Dan, "hiaaaaaat.... Buaaaaaaaaammm.....!!!!!! Tangguh memukul tiang listrik itu. Tapi apakah tiang listrik itu runtuh? Ternyata bergetar pun tidak sama sekali.
"Guru, aku nggak tega mukulnya. Kalo runtuh, listrik di rumah warga bisa padam. Lebih baik latihan yang lain saja," jawab Tangguh beralasan sambil memegangi tangannya di belakang punggungnya yang sebenarnya sangat kesakitan.
"Hmmm... dasar, masih saja sombong," ucap gurunya dalam hatinya.
...
"Tangguh, latihan kedua untukmu adalah..."
"Guru, masa sih udah latihan kedua lagi?"
"Kenapa, kamu capek, atau takut?" tanya gurunya menantang.
"Nggak, bukan begitu, Guru. Guru kan harus istirahat, jangan banyak ngelatih dulu."
"Oke, Guru akan pantau kamu sambil tiduran. Sekarang lihat itu, ada bus mogok. Kamu dorongin sana! Kalo yang ini sudah pasti bermanfaat, kan?" suruh si guru dukun.
"Ya sudah deh kalo gitu L," ucap Tangguh terpaksa menuruti perintah gurunya.
Tangguh mulai mendorong bus yang mogok itu sekuat tenaga. Tiktoktiktoktiktok..... detik demi detik pun berlalu namun tak sejengkal pun bus itu maju. Tapi bukan Tangguh namanya kalau mudah menyerah begitu saja. Ia kerahkan kekuatannya sekuat tenaga untuk mendorong bus itu sampai muncul kerutan di keningnya, urat nadi di tangannya juga terlihat muncul ke permukaan kulit dan keringat bercucuran di dahinya.
"Hi... hiaaaaaaaaaaaat..... preeet," tiba-tiba terdengar sesuatu dari belakang badannya.
Walaupun harus mengeluarkan angin, tapi perlahan-lahan Tangguh sudah bisa mendorong mobil bus yang besar itu. Jengkal demi jengkal bus itu mulai maju sampai akhirnya.
Bruaaaaaaaaaakkkkkkkk.......
Bus itu menabrak mobil yang ada di depannya hingga mobil yang ada di depannya jadi rusak di bagian belakangnya. Saat itu si pemilik mobil pas sekali baru saja datang dan melihat kejadian itu. Lantas saja ia marah-marah.
"Hai, apa-apaan ini, apa yang kau lakukan?
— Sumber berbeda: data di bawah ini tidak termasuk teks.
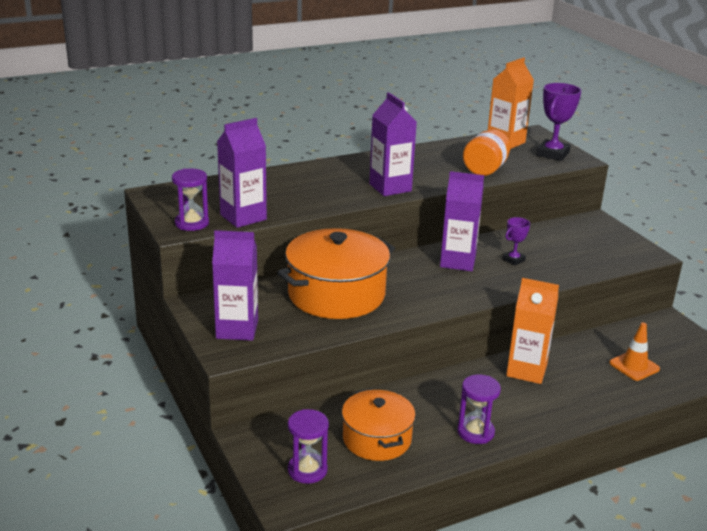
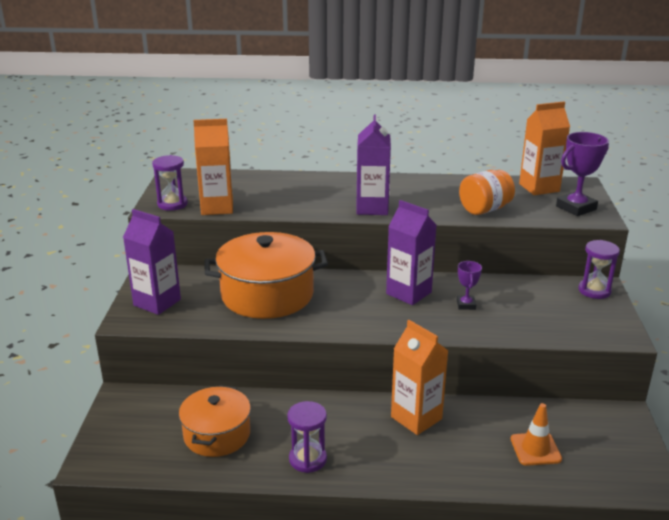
camera: 30 degrees right, 0 degrees up
purple carton [217,118,267,228] -> orange carton [193,119,233,215]
purple hourglass [288,409,329,484] -> purple hourglass moved to [578,240,620,299]
purple trophy [503,217,530,265] -> purple trophy turned 75 degrees counterclockwise [457,261,482,310]

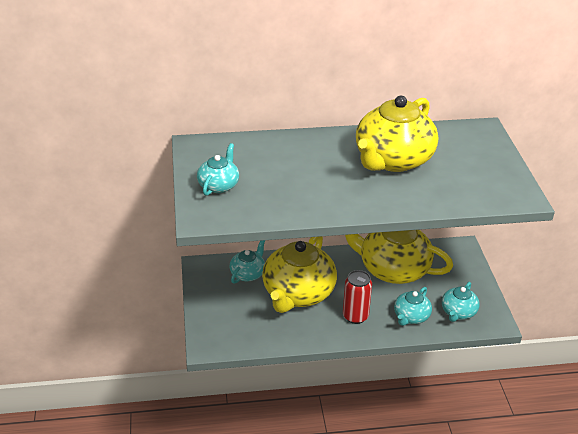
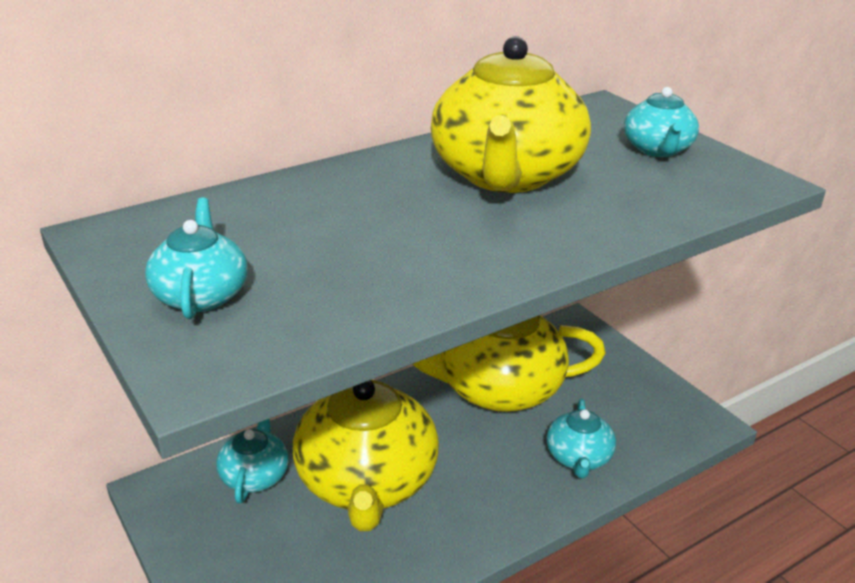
camera: 25 degrees left, 5 degrees down
red can [343,270,372,324] -> none
turquoise teapot [442,282,480,322] -> turquoise teapot moved to [624,87,699,157]

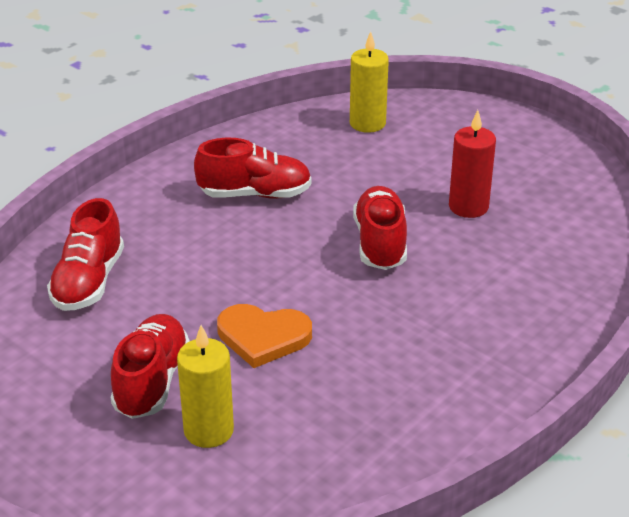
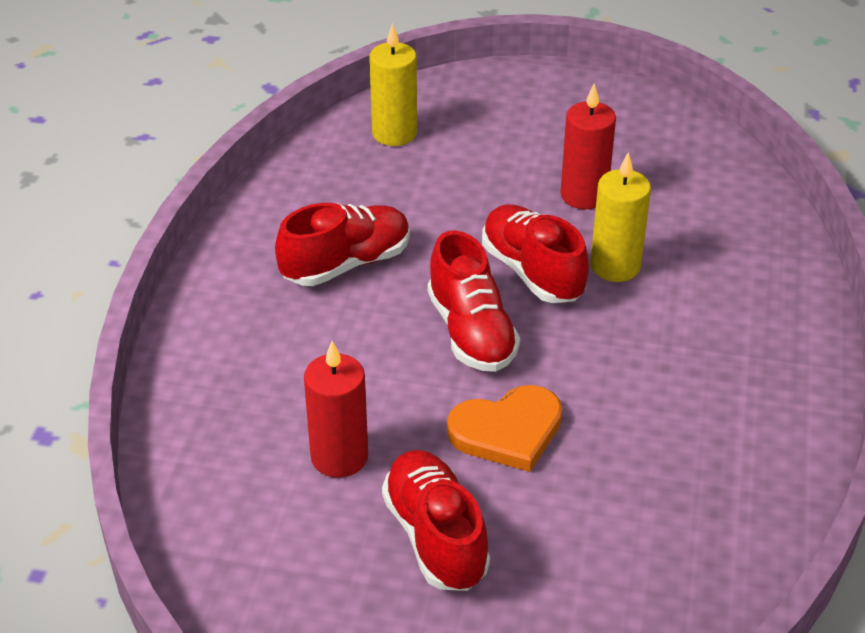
camera: 30 degrees left, 5 degrees up
red shoe [47,198,124,311] -> red shoe moved to [428,230,520,372]
yellow candle [177,325,234,448] -> yellow candle moved to [590,152,651,282]
none -> red candle [304,341,368,478]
Cepat ganti!!!" teriak si pemilik mobil yang emosi.
"Sa...saya nggak tau pak kalo ada mobil Bapak di depan. Saya cuma dorong mobil bus yang mogok itu aja, Pak," jawab Tangguh beralasan.
"Mobil bus yang mogok apaan. Kamu nggak liat apaaa, bus itu diparkir di pinggir jalan, dan di dalamnya nggak ada siapa–siapa. Bus itu lagi parkir, bukannya mogok. Cepat kamu ganti kerusakan mobil saya!"
"Waduh, saya ini gembel Pak, mana mungkin punya uang. Guru gimana ini...?!!!!" tanya Tangguh memohon bantuan gurunya.
Gurunya tak menjawab apa-apa karena telah tertidur pulas. Akhirnya Tangguh pun menerima pukulan dari orang yang minta ganti rugi itu.
Kini ada lingkaran biru yang mengelilingi kelopak matanya.
***
Mulai hari itu, Tangguh setiap hari harus menghadapi latihan berat yang diberikan gurunya. Mulai dari push up punggungnya didudukin gurunya, sampai harus berlari-lari di panasnya terik matahari. Banyak orang yang merasa aneh dengan apa yang dilakukan Tangguh. Apalagi di sebuah kota besar. Tapi Tangguh tak peduli, ia mengabaikan rasa malu, mengabaikan rasa letih yang hampir melumpuhkan semangatnya, bahkan terkadang ia mengabaikan rasa sakit yang ia rasakan. Semua itu karena ia ingin berjuang untuk desanya, berjuang untuk orang tuanya, berjuang untuk kedua sahabatnya yang masih di penjara. Ia sadar betul, kini tumpuan ada pada dirinya, ia ibarat pilar jembatan yang memikul tanggung jawab berat. Dan ia akan berusaha semaksimal mungkin untuk perjuangan itu.
Hari demi hari berlalu. Ternyata telah satu bulan ia berlatih sekuat tenaga. Berbagai latihan berat pun mampu ia jalankan. Sampai ia merasa telah pantas lagi menyandang nama Tangguh Perkasa.